Minuit et l’Université Cheikh Anta Diop ne dort pas. Pas étonnant, puisque dans cette ville dans la ville de Dakar, le temps coule d’une manière différente. Mais, en ce mardi 21 janvier, qui voit ses premiers instants naître sous les étoiles et les lampadaires, il y a quelque chose d’insolite qui se trame. Étudiants et étudiantes sont dehors, amassés des deux côtés de la route principale du campus social. Ils regardent le spectacle : des étudiants et des étudiantes se couvrant de draps, courant. Que ça ? Que ça ! Ça, est une réplique, une réponse de Cheikh Anta Diop à Amadou Makhtar Mbow. C’est une réplique, celle des étudiants à des centaines de créateurs de contenus, qui ont fait la même chose et qui ont diffusé leur « exploit » sur les réseaux sociaux. Et le tout n’est qu’imitation d’une vidéo faite par une influenceuse : Faynara. Et tout semble s’expliquer : c’est ainsi qu’une vidéo devient virale, c’est ainsi qu’un individu devient une personne suivie sur les réseaux sociaux, c’est ainsi qu’il construit au fil du temps une « communauté » constituée de « followers ». Des suiveurs donc qui s’abonnent à son compte, « likent » ses publications, les partagent et rajoutent de la notoriété à sa notoriété. Une évidence : l’influenceur est devenu quelqu’un d’incontournable dans ce vingt-et-unième siècle du tout numérique et du tout réseau. Ici comme ailleurs…

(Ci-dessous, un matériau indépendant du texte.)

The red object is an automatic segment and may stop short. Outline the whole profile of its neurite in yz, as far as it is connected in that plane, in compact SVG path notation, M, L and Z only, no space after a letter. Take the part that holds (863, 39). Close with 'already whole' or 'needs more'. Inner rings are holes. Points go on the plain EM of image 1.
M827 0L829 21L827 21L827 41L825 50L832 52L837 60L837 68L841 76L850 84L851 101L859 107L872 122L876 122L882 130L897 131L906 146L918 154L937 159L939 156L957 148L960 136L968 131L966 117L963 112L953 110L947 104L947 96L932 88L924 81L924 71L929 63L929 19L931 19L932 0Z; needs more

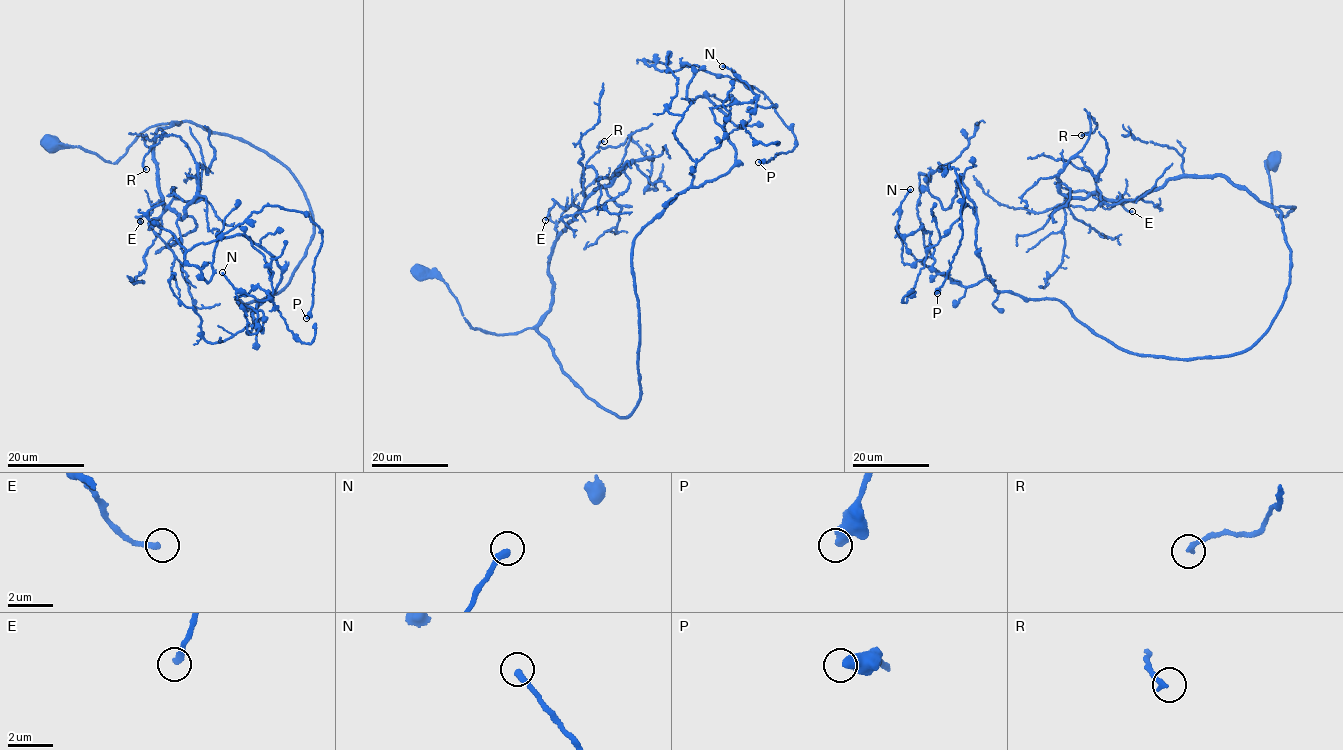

Ngor, à quelques mètres de la corniche, un matin, une brise marine. Au troisième étage d’un immeuble qui donne une vue impeccable sur la mer, les bureaux d’une agence. Booster Talent accroche sur ses murs quelques décorations. L’une d’elles dit l’esprit et la mission du bureau. On y voit des visages connus dans ce qu’on pourrait appeler le TikTok sénégalais et tout ce beau monde collabore avec l’agence que dirige Abou Lô. « Le métier d’influenceur est devenu un secteur à part entière. Les influenceurs ne se contentent plus de partager des contenus ; ils construisent des marques personnelles, développent des stratégies de contenus et mesurent l’impact de leurs actions.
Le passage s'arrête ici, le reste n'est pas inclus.